Over the past two decades, scientists have made tremendous strides combining tools from neuroscience, engineering and cell biology to advance treatments for spinal cord injury (SCI). The work represents a seismic shift to the decades-old dogma that “nothing can be done for SCI patients.”
“Even 10 years ago, SCI treatment was a completely different conversation,” says Katie Sharify, Communications Team Coordinator at the California Institute for Regenerative Medicine (CIRM). “We’re on the path toward finding a cure. Maybe not in my lifetime, but sometime in the future, so when someone wakes up in the hospital after a spinal cord injury, they’ll already be on the road to recovery.”
With clinical trials exploring the safety and efficacy of technological advances, such as epidural stimulation, nerve regeneration and cell transplant therapies, patients around the globe have new hope for regaining their independence and improving quality of life. Here are three patient stories that inspire hope.
In 2011, when Jerod Nieder was vacationing with his family in Mexico, he dove into the sandbar and broke his neck. The injury left Nieder, then 29, a quadriplegic. Despite the grim prognosis, Nieder set out on a mission to uncover treatments to help him regain mobility and joined, by lottery, a randomized clinical trial investigating whether epidural stimulation can produce functional improvements for SCI patients. It took four years to be accepted, and in October 2019, he underwent surgery to implant an epidural stimulator.
When doctors turned on the device two weeks post-surgery, Nieder started moving his leg. “That moment didn’t change everything, but it opened the door to possibility,” Nieder says.
From there, Nieder took the reins working tirelessly to keep up with occupational therapy, physical therapy and clinical appointments. With the help of the stimulator, he was soon able to lift his legs, sit up, stand—and walk. “But the stimulator’s greatest impact is on basic functions like blood pressure control,” Nieder says. “I have so much more energy.”
Today, Nieder hosts exercise classes called “Positively Fit After Paralysis,” where he teaches people who use wheelchairs how to build their cardiovascular fitness and muscle strength. Through his social media presence on the Instagram account, “Positively Paralyzed,” he’s also a beacon of hope for new patients showing them what’s possible after a devastating injury.
Katie Sharify was driving from her home in Pleasanton, California back to school at the University of Southern California when she took her eyes off the road to steady the energy drinks that were rolling around on the passenger side floor. Her tires hit gravel, the airbag deployed and Sharify lost control of her vehicle.
The impact sent her careening through the back window. “When paramedics found me, I was 20-feet away from the car,” says Sharify, who was 23 at the time of the accident in 2011. She was paralyzed from the chest down due to an injury in the t3 and t4 vertebrae.
In the immediate aftermath of this life-changing traumatic experience, Sharify had a two-week window to decide whether to participate in the first human clinical trial testing the safety and efficacy of OPC1, an allogeneic oligodendrocyte progenitor cell transplant therapy.
Since pluripotent stem cells can transform into any other type of cell in the body, and replicate repeatedly, they hold tremendous promise for SCI. Before injecting the cells, scientists coax them to form the precursors of oligodendrocytes, a type of cell that forms myelin, the protective sheath that insulates our nerve fibers. Remarkably, these cells also encourage blood vessel formation and the secretion of growth factors that help nerves regenerate.

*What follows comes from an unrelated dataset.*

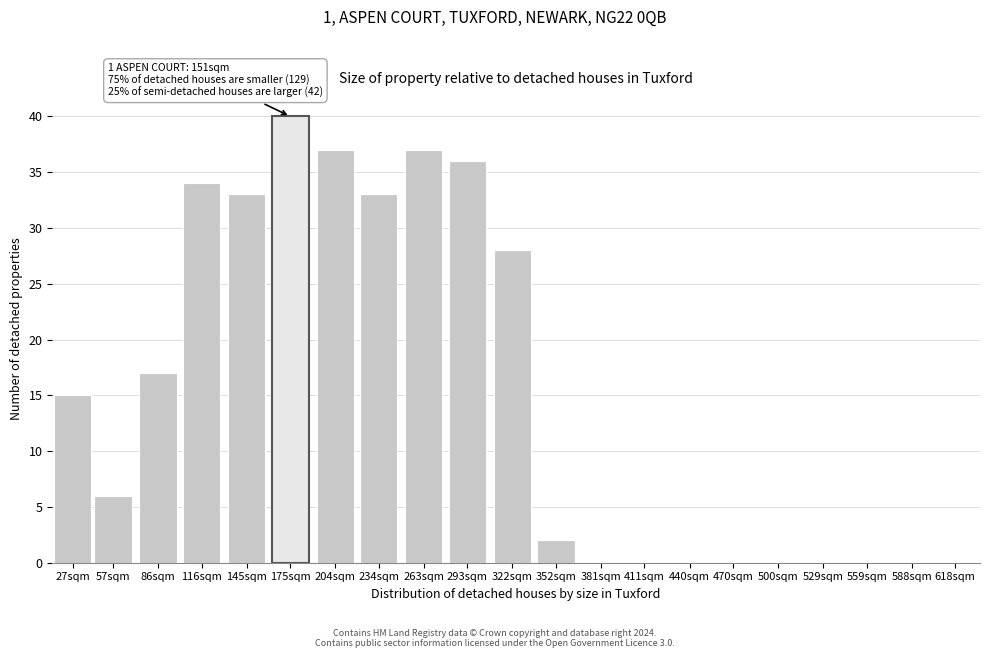

Reading left to right, extract all data points from this chart.

27sqm=15	57sqm=6	86sqm=17	116sqm=34	145sqm=33	175sqm=40	204sqm=37	234sqm=33	263sqm=37	293sqm=36	322sqm=28	352sqm=2	381sqm=0	411sqm=0	440sqm=0	470sqm=0	500sqm=0	529sqm=0	559sqm=0	588sqm=0	618sqm=0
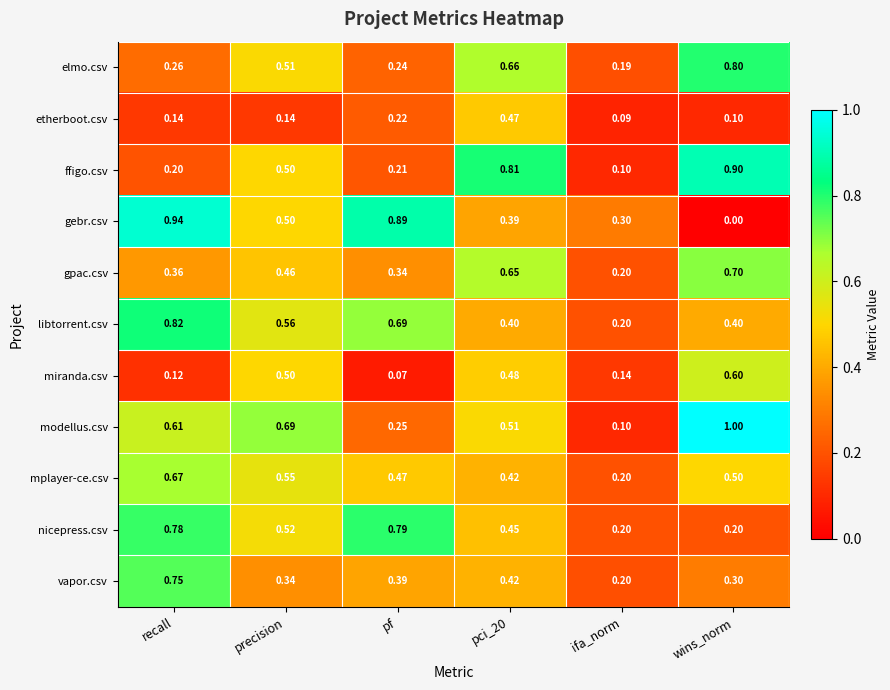

Where is gebr.csv nearest to the value 0?

wins_norm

While she was still hospitalized, Sharify agreed to enroll in the clinical study evaluating OPC1, and within days, she received an injection of 2 million OPC1 cells. The low dose was designed to test for safety, so it wasn’t likely to help her directly. “I wanted to contribute to advancing the science, and also do my part to help regain my independence and mobility,” Sharify says.
OPC1 has now been tested in two clinical trials to date; a five-patient study in acute thoracic spinal cord injury, the study in which Katie participated, where all subjects were followed for at least 10 years, and a 25-patient study in subacute cervical spinal cord injury, where all subjects were evaluated for at least 2 years. The clinical development of OPC1 has been partially funded by a $14.3 million grant from the California Institute for Regenerative Medicine. Additional clinical trials investigating the efficacy of OPC1 are just beginning to get underway.
Through her involvement in the trial, Sharify became a vocal advocate for stem cell and cell transplant therapy research, working with CIRM, attending symposiums and sharing her experiences with a wider audience. She finished school, then a master’s program at the London School of Economics. Today, she has come full circle, working as a Communications Team Coordinator with CIRM. “This fight is so important, and I want to be part of it until the very end,” she says.